## Short task
Set out the material below as a Markdown table with two columns, "Row" for the line number and "Entry" for the line, skipping blank lines. Omit every line that only marks a picture.

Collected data
____
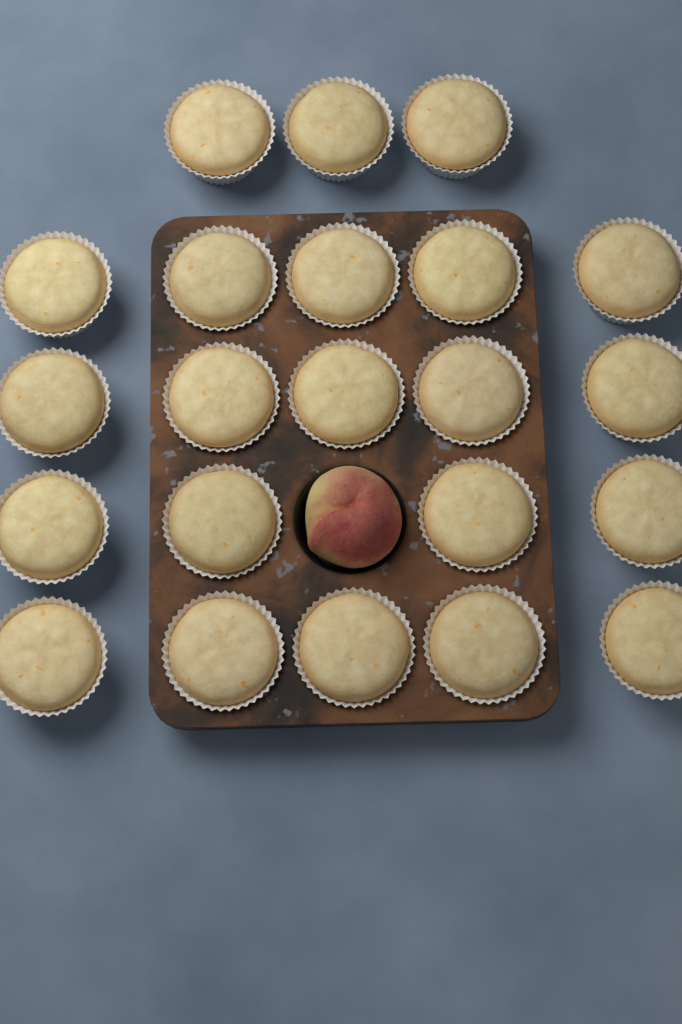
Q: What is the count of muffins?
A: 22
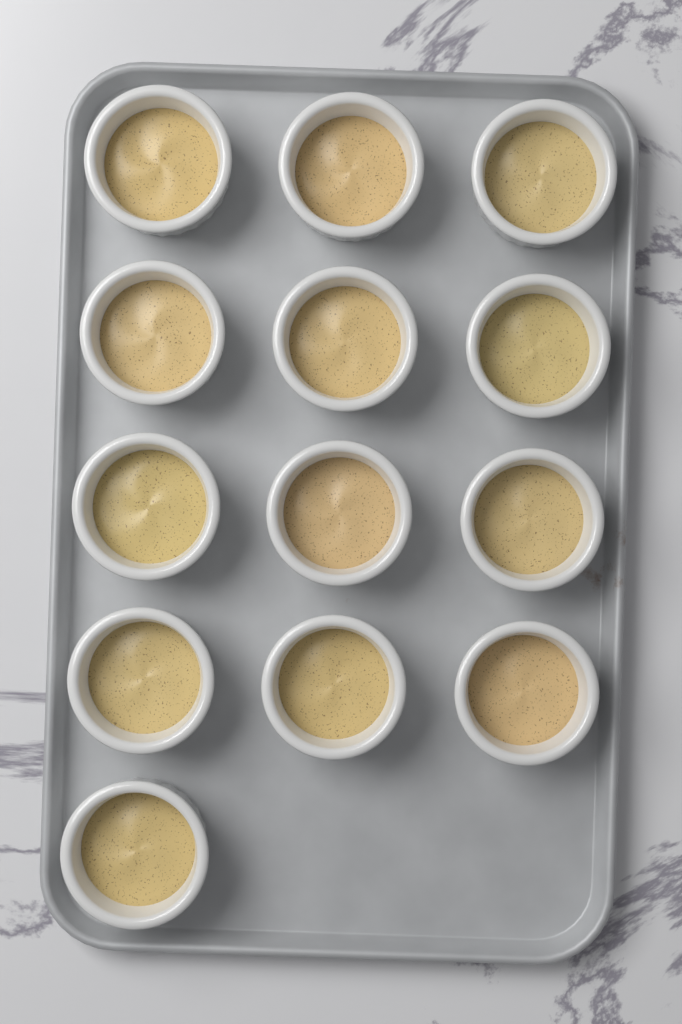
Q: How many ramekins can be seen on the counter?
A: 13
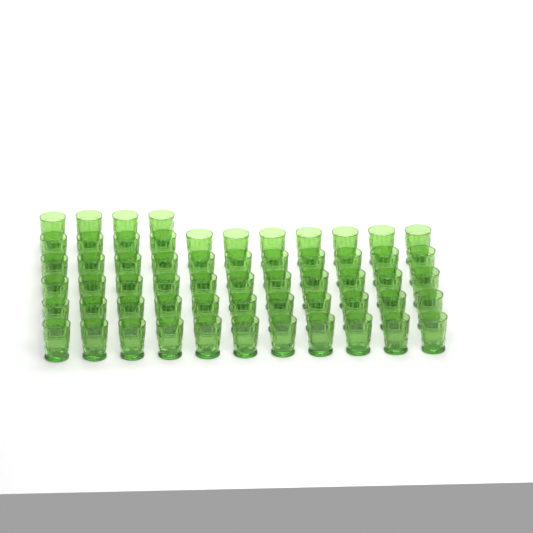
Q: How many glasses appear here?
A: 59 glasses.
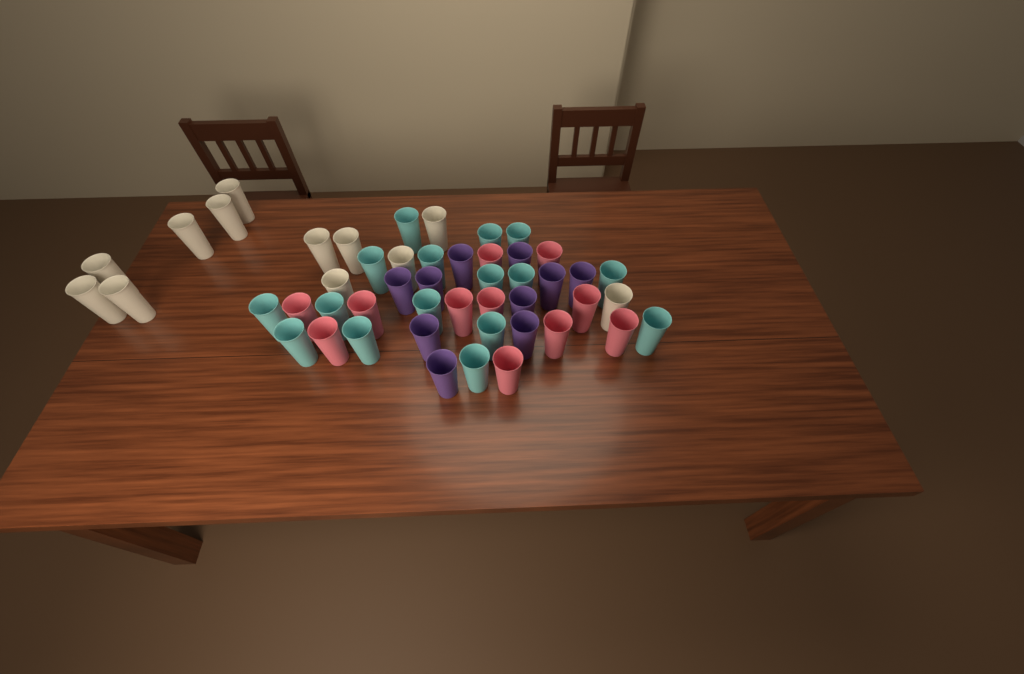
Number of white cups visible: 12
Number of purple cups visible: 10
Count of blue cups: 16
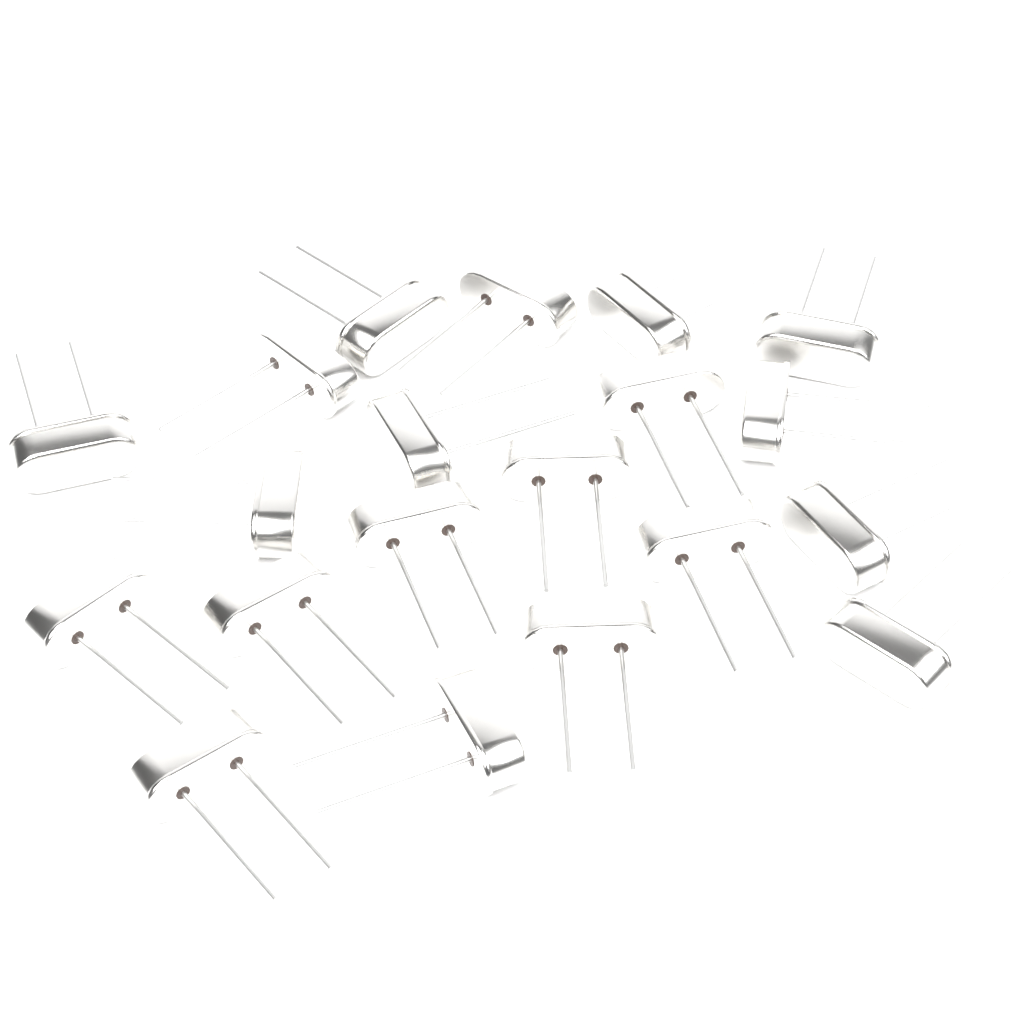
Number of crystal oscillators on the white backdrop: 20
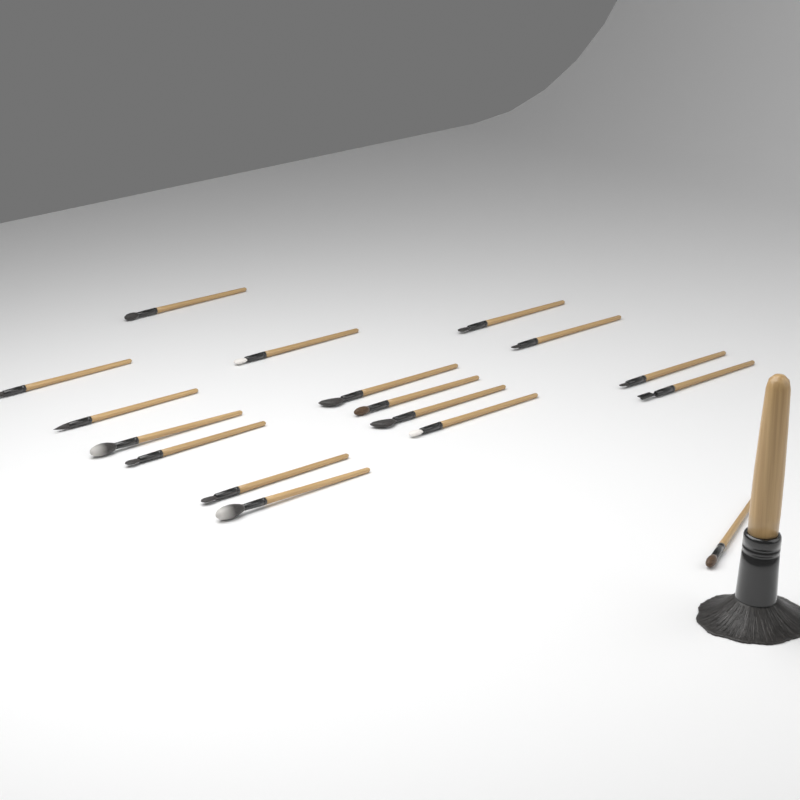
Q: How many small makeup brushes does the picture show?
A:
____
## Answer
| Row | Entry |
|---|---|
| 1 | Q: What is the count of muffins? |
| 2 | A: 22 |
| 3 | Q: How many ramekins can be seen on the counter? |
| 4 | A: 13 |
| 5 | Q: How many glasses appear here? |
| 6 | A: 59 glasses. |
| 7 | Number of white cups visible: 12 |
| 8 | Number of purple cups visible: 10 |
| 9 | Count of blue cups: 16 |
| 10 | Number of crystal oscillators on the white backdrop: 20 |
| 11 | Q: How many small makeup brushes does the picture show? |
| 12 | A: |